• TEXT FOR ANALYSIS

James Edwards, Rick Dionne, Willy Wolfe

Overview

We have implemented a VPN server and clients in Python. The server will run on wolfe.cloudapp.net port 5000. Clients may then connect to the server via a tunnel interface and join a network with other clients to that server.

We also some additional functions for our VPN for extra credit. They are listed at the end of the README.

The code is split into 4 main files:

  • vpnserv.py starts up the VPN server on wolfe.cloudapp.net port 5000. It will then accept connections and forward packets from clients using the given VPN client code.

  • vpncli.py starts up the VPN client on the user's host machine. See instructions below for ensuring the host machine is properly configured.

  • pytun.py contains a function for opening the tunnel interface within our client.

  • fakenet.py contains functions for configuring the tunnel interface.

Grading

Please grade the master branch, tag: June1. Let us know if there are any issues with the server running and we can provide the credentials for signing in to Willy's Azure account.

• TASK 1
In the VPN project README, on which host and port does the server run?
• TASK 2
Name every code file that the VPN project README lists among its main files.
• TASK 3
Write the next part of the VPN project README, picking up after its final sentence.

• DATA EXCERPTS

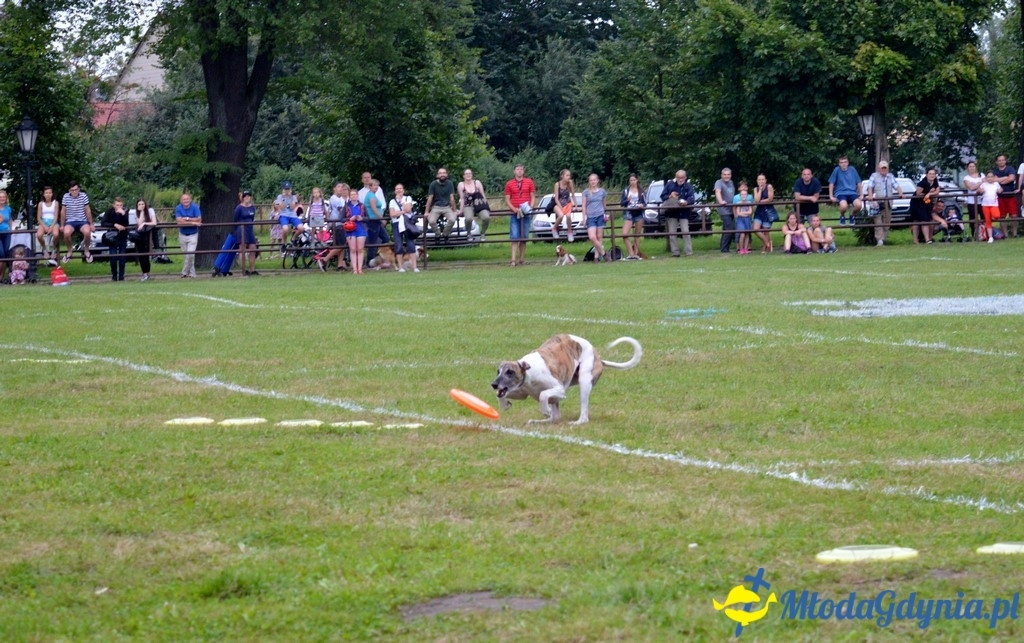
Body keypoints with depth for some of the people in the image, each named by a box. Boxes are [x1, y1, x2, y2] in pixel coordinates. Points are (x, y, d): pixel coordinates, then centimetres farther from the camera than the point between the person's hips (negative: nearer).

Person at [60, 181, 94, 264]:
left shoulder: (83, 196, -4)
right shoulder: (66, 197, -3)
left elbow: (88, 210, 1)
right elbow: (63, 211, 5)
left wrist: (91, 224, 3)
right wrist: (62, 225, 5)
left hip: (82, 221, 0)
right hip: (70, 221, 0)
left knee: (87, 232, -33)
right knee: (66, 233, -32)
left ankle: (86, 250, -2)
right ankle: (69, 251, -3)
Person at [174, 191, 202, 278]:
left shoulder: (195, 207, -10)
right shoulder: (178, 208, -6)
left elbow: (199, 220, -16)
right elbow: (179, 221, -17)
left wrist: (186, 219, -17)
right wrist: (192, 222, -20)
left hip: (193, 234, -3)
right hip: (182, 235, 3)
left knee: (190, 255, -14)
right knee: (185, 256, 6)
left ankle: (185, 273, -1)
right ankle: (192, 273, 16)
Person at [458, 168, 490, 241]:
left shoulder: (477, 183, 7)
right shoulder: (461, 185, 3)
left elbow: (483, 195, 10)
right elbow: (462, 199, 6)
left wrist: (486, 206, 8)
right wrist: (461, 210, 1)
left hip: (479, 205, 1)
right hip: (468, 206, -1)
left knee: (486, 217, -30)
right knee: (468, 218, -36)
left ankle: (483, 233, -1)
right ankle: (468, 233, -4)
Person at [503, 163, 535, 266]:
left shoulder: (529, 182, 8)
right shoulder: (509, 184, 4)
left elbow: (532, 197, 10)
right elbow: (507, 199, 3)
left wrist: (530, 207, -7)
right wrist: (514, 209, -12)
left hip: (526, 213, 2)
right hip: (515, 214, -2)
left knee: (524, 237, 5)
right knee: (515, 237, -9)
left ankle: (522, 259, 11)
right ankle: (514, 259, -14)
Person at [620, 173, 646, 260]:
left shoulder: (641, 190, 8)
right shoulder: (626, 190, 6)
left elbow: (645, 202, 8)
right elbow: (621, 203, 4)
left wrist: (642, 205, -14)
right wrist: (627, 200, -15)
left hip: (639, 213, 1)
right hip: (628, 213, -1)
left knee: (637, 235, 4)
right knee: (625, 234, -15)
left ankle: (636, 254, 11)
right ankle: (631, 254, -12)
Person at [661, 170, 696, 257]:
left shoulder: (688, 186, -2)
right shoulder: (670, 184, 3)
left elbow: (692, 198, -14)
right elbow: (663, 196, 8)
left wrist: (686, 202, -36)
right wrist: (669, 196, -14)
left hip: (684, 212, -2)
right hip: (671, 212, 2)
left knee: (685, 232, -10)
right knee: (672, 233, 1)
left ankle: (689, 251, -8)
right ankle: (675, 252, 5)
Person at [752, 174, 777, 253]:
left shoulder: (769, 187, -6)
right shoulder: (756, 189, 6)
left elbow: (770, 199, -12)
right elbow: (756, 200, -9)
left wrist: (760, 201, -5)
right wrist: (760, 189, -8)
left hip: (768, 211, -4)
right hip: (759, 211, 4)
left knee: (766, 231, -3)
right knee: (756, 229, -8)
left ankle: (764, 247, 12)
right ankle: (768, 243, 11)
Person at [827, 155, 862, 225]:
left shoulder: (852, 170, 7)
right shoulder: (837, 170, -1)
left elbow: (858, 183, 16)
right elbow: (831, 183, 3)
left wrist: (860, 195, 13)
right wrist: (831, 196, -1)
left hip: (852, 192, 2)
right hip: (841, 193, -2)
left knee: (858, 205, -30)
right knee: (844, 206, -36)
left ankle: (852, 216, 7)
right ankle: (842, 216, 3)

• RESULT 1
wolfe.cloudapp.net, port 5000

• RESULT 2
vpnserv.py, vpncli.py, pytun.py, fakenet.py

• RESULT 3
Setup and Running

The code is all written in Python2.7, so compilation is unnecessary. To run the server, simply run vpnserv.py from the command line. The server code will already be running on our host, Willy's Microsoft Azure server: will@wolfe.cloudapp.net To start a client, first ensure that the tunnel interface is correctly configured. This is achieved with the command: openvpn --mktun --dev tun0. Additionally, the setup.sh script can be run to perform this command. Then you may run vpncli.py, and any connections in the 10.10.0.0/24 range will be captured by the client program and forwarded to the VPN server.

Testing

Testing involves starting the server on wolfe.cloudapp.net:5000, and running the client program on at least two separate hosts. The test strategy we implemented is as follows:

  1. Start VPN server by running vpnserv.py on wolfe.cloudapp.net.
  2. Start VPN Client on two hosts: they receive the addresses 10.10.0.2 and 10.10.0.3
  3. Host 2 pings Host 3 - successful
  4. Host 3 pings Host 2 - successful
  5. Both hosts ping the server - successful
  6. Both hosts ssh into each other - successful
  7. Host disconnects and reconnects - is given new network IP address - successful
  8. Runnning testserver.sh on one client and testclient.sh on another client to ensure UDP/TCP connectivity
  9. To run testing scripts use testserver.sh <client ip> <port> and testclient.sh <server ip> <port>

Assumptions and Limitations

  1. The client hosts and server host must have root privilege.
  2. Running on linux client only.
  3. Running with Python 2.7
  4. The client hosts and server host must have scapy installed.
  5. No connection to outside internet yet (still working on NAT).
  6. The clients are not remembered when disconnecting and reconnecting.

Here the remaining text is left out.